*** Records supplied

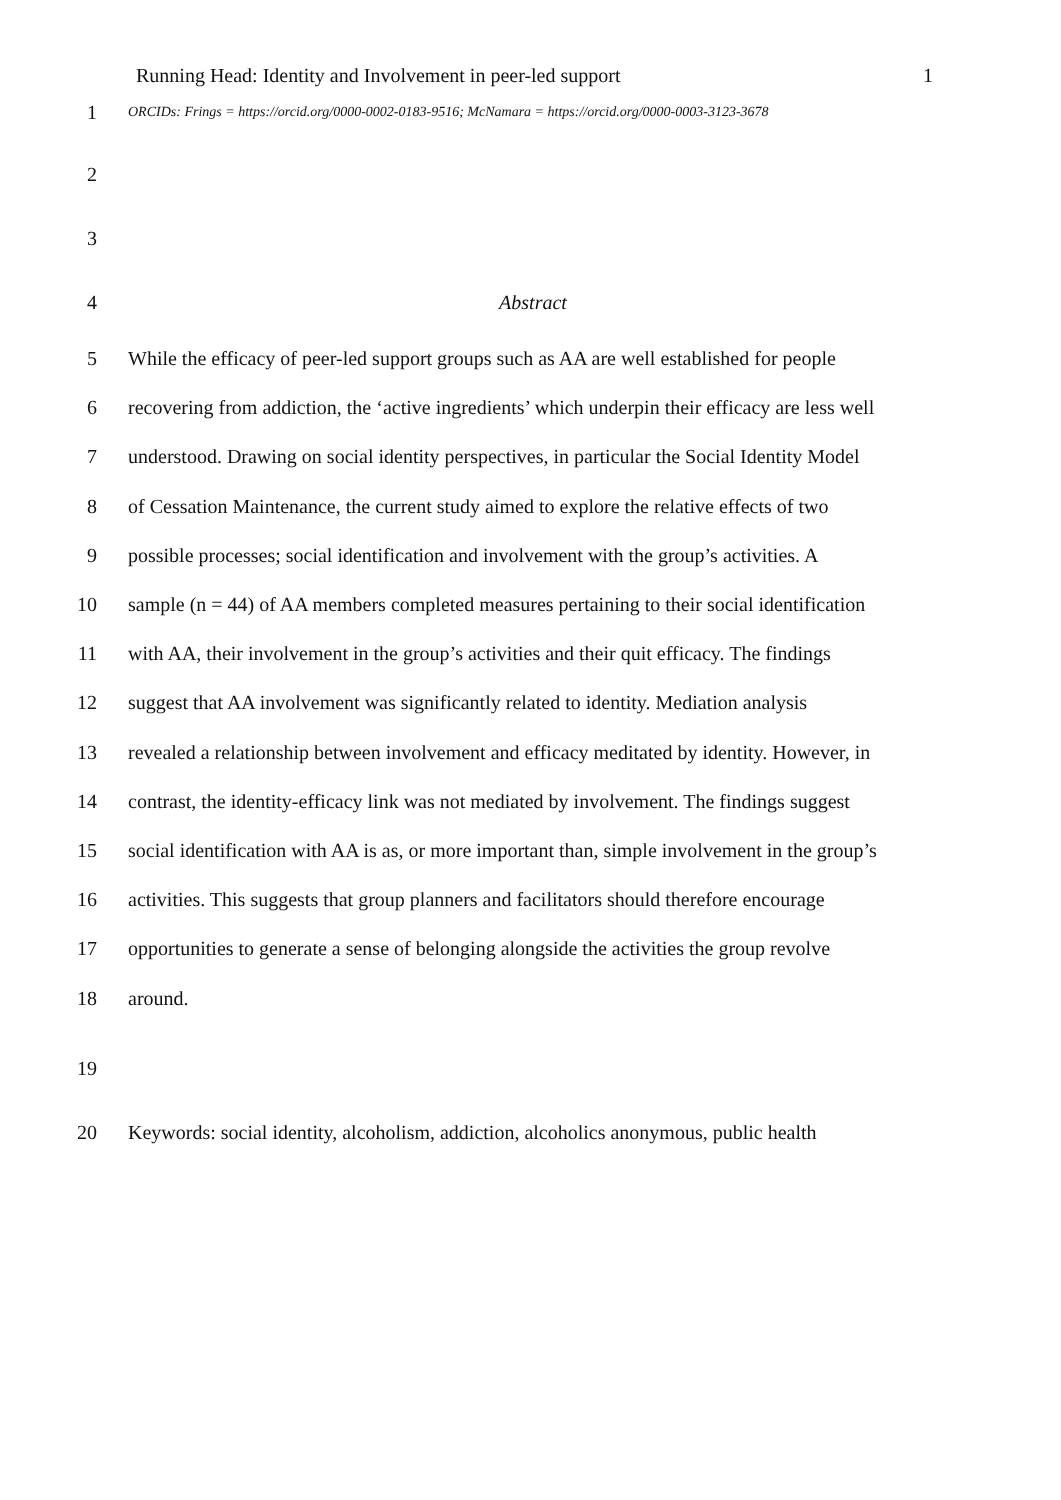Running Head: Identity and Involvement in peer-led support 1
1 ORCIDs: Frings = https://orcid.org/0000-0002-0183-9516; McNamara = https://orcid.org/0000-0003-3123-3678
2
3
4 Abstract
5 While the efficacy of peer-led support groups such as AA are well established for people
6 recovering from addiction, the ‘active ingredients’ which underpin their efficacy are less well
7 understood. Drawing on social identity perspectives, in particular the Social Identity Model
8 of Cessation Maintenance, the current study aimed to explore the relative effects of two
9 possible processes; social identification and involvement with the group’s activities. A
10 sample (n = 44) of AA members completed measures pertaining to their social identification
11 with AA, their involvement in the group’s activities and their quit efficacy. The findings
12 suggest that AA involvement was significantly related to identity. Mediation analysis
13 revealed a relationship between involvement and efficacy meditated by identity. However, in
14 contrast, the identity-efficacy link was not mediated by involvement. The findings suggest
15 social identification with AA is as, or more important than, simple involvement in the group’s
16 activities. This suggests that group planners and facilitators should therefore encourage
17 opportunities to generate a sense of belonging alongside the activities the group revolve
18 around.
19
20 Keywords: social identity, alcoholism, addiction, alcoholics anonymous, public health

******
*** Records supplied

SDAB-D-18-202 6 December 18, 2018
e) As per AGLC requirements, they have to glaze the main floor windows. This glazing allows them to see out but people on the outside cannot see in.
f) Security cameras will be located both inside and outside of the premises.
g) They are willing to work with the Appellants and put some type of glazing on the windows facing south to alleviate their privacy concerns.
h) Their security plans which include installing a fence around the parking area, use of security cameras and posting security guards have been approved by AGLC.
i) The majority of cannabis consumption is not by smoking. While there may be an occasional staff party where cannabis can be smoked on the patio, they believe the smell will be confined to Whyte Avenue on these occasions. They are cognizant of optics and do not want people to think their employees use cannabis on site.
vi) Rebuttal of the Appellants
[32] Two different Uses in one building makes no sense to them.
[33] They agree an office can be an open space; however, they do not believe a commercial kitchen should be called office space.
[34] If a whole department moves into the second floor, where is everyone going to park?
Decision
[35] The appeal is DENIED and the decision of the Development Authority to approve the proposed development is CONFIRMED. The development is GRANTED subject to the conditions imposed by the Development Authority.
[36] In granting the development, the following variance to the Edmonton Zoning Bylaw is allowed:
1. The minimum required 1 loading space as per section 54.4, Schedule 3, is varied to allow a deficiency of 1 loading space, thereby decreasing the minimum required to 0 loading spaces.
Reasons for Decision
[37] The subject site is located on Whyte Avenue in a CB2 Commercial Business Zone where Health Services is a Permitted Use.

******

- _Task item_: All lines in the data that contain the word "around" should be copied.

- _Result for this exercise_:
18 around.
h) Their security plans which include installing a fence around the parking area, use of security cameras and posting security guards have been approved by AGLC.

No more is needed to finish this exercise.